Hundeshagen – im thüringischen Eichsfeld

Classic Brass gastiert bereits zum dritten Mal in der Katholischen Kirche »St. Dionysius« in Hundeshagen. Pfarrer Klaus Röhrig ist wieder ein wundervoller Gastgeber, der uns bei unserem Aufenthalt liebevoll umsorgt und schon im Vorfeld so kräftig für unser Konzert geworben hat, dass am Abend kaum noch Plätze im Gotteshaus frei bleiben.

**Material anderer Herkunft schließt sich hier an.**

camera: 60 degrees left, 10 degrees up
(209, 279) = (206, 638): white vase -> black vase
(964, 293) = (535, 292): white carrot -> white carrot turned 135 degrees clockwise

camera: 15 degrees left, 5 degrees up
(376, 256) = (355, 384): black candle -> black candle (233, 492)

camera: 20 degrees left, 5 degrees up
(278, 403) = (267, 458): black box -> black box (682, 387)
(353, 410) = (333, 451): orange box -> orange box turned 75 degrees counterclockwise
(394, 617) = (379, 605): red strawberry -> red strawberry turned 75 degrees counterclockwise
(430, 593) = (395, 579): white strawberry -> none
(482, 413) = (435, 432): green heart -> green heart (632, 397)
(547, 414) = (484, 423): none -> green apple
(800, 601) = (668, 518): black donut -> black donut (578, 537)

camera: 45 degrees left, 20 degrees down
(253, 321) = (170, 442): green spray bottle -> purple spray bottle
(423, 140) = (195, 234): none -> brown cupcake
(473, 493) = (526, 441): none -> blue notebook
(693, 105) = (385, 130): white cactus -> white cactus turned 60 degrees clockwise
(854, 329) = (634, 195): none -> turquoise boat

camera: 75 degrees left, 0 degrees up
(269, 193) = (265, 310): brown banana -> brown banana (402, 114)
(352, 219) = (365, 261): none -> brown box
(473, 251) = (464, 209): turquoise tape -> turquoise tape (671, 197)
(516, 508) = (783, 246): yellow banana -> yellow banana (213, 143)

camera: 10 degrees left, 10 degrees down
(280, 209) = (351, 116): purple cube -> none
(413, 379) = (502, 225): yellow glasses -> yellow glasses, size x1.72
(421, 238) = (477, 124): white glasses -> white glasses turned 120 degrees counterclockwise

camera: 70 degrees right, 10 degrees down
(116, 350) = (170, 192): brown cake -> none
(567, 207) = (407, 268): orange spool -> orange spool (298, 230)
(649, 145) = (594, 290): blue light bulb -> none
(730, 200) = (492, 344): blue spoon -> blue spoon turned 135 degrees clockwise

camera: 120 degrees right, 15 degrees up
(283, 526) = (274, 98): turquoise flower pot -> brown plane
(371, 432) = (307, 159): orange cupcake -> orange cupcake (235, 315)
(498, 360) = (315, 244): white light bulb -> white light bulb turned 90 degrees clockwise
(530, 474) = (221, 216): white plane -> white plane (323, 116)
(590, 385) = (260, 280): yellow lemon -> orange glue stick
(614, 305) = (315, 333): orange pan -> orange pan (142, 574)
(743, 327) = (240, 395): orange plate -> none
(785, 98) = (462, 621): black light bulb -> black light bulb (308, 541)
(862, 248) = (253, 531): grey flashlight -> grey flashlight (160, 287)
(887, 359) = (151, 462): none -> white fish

Diese Steigerung zum letzten Jahr macht uns froh und dankbar. Unser komplett neu einstudiertes Advents- und Weihnachtsprogramm kommt auch im Eichsfeld gut an, besonders das ursprüngliche Wallfahrtslied »Maria durch ein Dornwald ging«, das in dieser Gegend entstand und durch die Jugendbewegung zu Beginn des 20. Jahrhunderts eine Wandlung zum Adventslied und Verbreitung erfuhr. Beim Lied »Tochter Zion, freue dich« schmettern die Gäste besonders kräftig und wohltönend, ein Indiz dafür, dass hier im Eichsfeld Musizieren noch einen hohen Stellenwert hat. Die Begeisterung der Konzertbesucher kennt keine Grenzen und so ist die Einladung zu einem Folgeauftritt im nächsten Jahr die Folge.


(28.11.2016)


Ellefeld – Spitzenreiter im Veranstalter-Ranking

Am heutigen 1. Adventssonntag sind wir bereits zum achten Mal in der Evangelisch-methodistischen Auferstehungskirche in Ellefeld zu Gast. Damit ist das Ehepaar Pastor Norbert Lötzsch & und seine Frau Angela unsere absoluten Spitzenreiter im Veranstalter-Ranking. Norbert kommt uns ungewohnt bärtig entgegen und kümmert sich gewohnt liebevoll um uns. Seine Kürbissuppe – seine eingelegten Zucchini – sensationell! Aber auch die Werbung ist 1A, denn um 18 Uhr ist die Kirche proppenvoll. Wir ziehen nun bereits schon zum dritten Mal auf dieser Weihnachtstour ein und heute – da das erste Adventslicht brennt – scheint sich die Vorfreude auf das schönste Fest des Jahres in den vielen strahlenden Augen der Gäste widerzuspiegeln. Wir spielen mit Strahlkraft den 5-stimmigen Vokalsatz »Machet die Tore weit« von Andreas Hammerschmidt und öffnen bereits mit diesem 2. Stück die Herzen der Zuhörenden. Danach entwickelt sich ein wundervoller Abend als musikalischer Auftakt in die beginnende Adventszeit.


(27.11.2016)


Zwickau – von beiden Seiten wahre Treue und Freundschaft

Classic Brass gastiert bereits zum siebenten Mal in der Evangelisch-methodistischen Friedenskirche in Zwickau. Da Classic Brass vor sieben Jahren gegründet wurde, haben wir hier damit jedes Jahr einmal gespielt. Das ist von beiden Seiten wahre Treue und Freundschaft! Entsprechend vertraut sind uns die Personen und Räumlichkeiten vor Ort. Der für methodistische Verhältnisse große Kirchenraum ist um 18:00 Uhr gut gefüllt – wir marschieren nach dem gestrigen Erfolg frohgemut spielenderweise durch den Mittelgang ein und schauen von vorn in erwartungsvolle Gesichter. Mit unserem neuen Advents- und Weihnachtsprogramm »Machet die Tore weit« können wir wieder einmal überzeugen. Der Lohn: Frenetischer Beifall nach jedem Stück – für uns wiederum Ansporn, genauso konzentriert weiterzumachen. In der Pause ist unser Glühwein-Stand beliebter Anziehungspunkt. Auch der 2. Teil gefällt unseren Gästen so gut, dass wir erst nach zwei Zugaben »von der Bühne« durften.